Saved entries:
- - - -

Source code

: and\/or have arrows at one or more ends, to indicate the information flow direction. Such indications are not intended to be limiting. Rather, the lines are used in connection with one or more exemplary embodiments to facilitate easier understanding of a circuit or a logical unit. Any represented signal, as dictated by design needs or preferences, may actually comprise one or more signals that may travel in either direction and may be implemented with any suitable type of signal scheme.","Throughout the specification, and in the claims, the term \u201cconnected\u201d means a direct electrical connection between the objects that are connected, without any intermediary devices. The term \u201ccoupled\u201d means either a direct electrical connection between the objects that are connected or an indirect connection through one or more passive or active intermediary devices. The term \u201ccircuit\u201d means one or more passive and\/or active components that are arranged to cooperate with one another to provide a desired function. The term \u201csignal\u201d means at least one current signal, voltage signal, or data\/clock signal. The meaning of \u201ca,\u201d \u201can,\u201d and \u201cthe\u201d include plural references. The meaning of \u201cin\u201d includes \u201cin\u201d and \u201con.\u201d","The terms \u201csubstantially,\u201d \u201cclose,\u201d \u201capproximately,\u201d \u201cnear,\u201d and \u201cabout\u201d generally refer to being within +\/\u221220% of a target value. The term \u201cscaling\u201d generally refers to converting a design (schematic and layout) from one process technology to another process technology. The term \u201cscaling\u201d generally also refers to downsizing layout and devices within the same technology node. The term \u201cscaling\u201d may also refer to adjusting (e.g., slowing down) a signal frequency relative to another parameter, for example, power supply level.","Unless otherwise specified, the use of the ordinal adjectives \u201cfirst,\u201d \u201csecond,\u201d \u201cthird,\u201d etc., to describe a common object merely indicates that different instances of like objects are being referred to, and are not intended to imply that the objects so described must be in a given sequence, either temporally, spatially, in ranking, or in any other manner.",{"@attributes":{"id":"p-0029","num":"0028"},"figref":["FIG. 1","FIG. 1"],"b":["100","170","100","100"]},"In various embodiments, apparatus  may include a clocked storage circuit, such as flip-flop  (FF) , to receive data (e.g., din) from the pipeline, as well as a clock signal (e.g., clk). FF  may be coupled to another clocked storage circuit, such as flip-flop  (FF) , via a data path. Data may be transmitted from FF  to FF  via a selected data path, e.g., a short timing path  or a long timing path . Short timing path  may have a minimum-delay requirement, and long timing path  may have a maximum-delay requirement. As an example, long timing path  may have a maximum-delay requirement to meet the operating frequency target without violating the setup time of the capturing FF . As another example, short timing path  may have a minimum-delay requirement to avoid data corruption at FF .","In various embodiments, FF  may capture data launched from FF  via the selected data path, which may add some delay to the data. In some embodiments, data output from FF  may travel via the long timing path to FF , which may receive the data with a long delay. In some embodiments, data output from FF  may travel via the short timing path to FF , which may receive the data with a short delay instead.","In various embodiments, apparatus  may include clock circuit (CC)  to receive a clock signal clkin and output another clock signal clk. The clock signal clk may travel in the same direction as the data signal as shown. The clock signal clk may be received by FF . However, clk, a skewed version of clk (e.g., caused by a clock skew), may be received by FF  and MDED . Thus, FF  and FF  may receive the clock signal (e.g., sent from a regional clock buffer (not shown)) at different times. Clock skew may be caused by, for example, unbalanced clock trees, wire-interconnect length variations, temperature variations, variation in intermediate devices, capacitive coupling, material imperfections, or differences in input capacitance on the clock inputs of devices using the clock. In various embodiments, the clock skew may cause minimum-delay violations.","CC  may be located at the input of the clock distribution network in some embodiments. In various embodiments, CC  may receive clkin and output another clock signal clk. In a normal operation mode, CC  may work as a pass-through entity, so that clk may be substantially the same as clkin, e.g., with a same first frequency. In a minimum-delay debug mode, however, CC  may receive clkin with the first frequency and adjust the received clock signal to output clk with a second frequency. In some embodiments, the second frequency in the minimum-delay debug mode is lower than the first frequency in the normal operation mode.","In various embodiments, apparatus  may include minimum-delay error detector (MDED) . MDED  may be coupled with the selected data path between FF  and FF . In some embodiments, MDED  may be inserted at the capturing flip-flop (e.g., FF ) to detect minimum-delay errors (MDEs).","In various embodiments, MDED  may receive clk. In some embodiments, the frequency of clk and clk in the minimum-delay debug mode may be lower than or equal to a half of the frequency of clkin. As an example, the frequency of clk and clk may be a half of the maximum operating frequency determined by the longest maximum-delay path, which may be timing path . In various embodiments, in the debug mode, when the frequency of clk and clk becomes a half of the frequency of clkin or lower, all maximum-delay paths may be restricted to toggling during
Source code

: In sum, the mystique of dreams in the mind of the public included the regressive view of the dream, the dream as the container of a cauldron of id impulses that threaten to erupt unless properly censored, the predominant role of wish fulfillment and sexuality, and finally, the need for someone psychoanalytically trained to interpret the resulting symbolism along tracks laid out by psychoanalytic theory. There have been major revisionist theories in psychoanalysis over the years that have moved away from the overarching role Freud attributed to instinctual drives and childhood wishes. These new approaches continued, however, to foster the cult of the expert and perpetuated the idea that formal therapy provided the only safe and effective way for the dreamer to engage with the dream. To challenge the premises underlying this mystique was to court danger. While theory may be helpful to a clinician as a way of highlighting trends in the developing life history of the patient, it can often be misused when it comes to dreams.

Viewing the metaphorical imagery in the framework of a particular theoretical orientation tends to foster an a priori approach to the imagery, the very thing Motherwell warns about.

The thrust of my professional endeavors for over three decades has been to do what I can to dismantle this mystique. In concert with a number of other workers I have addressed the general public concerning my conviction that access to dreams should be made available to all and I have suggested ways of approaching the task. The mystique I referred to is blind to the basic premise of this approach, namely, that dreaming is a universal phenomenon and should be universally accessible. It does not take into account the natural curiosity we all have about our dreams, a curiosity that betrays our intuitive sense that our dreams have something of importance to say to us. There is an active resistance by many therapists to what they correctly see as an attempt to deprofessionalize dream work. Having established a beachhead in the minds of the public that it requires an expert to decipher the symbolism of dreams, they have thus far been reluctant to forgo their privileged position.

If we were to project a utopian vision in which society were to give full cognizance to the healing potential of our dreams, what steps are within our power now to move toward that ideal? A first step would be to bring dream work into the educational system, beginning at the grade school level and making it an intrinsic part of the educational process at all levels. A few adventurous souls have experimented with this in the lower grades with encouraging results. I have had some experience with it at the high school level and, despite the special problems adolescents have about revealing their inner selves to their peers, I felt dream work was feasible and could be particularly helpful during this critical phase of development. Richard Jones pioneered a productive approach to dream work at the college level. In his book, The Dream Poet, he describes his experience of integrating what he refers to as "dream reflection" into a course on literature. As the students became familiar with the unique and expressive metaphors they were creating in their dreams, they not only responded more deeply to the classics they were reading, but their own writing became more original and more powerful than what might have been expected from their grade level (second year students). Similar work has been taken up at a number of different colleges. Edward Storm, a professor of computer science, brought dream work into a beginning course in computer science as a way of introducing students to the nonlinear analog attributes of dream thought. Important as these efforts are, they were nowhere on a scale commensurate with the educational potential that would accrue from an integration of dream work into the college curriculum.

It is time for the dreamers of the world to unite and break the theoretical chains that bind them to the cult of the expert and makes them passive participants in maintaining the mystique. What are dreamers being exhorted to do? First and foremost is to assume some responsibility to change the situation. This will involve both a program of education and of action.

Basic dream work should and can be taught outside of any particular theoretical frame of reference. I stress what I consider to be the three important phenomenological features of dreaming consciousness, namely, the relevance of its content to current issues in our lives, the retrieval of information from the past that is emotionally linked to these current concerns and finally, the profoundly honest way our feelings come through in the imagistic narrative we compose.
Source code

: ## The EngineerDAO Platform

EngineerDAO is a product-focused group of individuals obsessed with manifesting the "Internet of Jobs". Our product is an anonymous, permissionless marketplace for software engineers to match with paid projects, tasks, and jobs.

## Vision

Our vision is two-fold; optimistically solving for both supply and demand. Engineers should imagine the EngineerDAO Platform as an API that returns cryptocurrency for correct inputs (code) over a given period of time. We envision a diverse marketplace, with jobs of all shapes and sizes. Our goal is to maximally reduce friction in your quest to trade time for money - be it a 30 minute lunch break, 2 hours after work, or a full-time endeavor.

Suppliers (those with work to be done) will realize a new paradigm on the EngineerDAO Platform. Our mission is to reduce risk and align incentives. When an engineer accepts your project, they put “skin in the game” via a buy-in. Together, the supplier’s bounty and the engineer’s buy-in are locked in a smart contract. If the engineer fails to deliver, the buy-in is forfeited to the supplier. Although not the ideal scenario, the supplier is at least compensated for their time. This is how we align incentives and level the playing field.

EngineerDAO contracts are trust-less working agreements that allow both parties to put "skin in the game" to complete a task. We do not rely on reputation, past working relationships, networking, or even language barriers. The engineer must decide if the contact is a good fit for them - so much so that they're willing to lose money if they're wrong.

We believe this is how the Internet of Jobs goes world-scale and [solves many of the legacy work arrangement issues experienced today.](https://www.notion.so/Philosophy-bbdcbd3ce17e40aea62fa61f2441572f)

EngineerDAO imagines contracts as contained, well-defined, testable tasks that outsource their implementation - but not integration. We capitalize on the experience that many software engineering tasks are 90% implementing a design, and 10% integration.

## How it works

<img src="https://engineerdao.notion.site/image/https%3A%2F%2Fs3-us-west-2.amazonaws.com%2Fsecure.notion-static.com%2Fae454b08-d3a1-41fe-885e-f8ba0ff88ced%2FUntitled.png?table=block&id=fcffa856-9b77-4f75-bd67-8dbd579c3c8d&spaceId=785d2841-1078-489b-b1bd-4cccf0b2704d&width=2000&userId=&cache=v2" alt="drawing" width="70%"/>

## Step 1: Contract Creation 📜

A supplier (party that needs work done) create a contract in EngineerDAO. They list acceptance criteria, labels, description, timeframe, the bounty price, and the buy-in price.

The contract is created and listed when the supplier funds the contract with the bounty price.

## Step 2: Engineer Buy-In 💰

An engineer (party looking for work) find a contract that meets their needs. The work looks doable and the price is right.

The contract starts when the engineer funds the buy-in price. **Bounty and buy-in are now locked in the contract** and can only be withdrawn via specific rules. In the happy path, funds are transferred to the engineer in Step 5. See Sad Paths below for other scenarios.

- - - -

Reproduce word for word the lines above, beginning at the line containing "## Step 1: Contract Creation 📜" and ending after the line containing "The contract is".

* RESPONSE TO THE TASK:
## Step 1: Contract Creation 📜

A supplier (party that needs work done) create a contract in EngineerDAO. They list acceptance criteria, labels, description, timeframe, the bounty price, and the buy-in price.

The contract is created and listed when the supplier funds the contract with the bounty price.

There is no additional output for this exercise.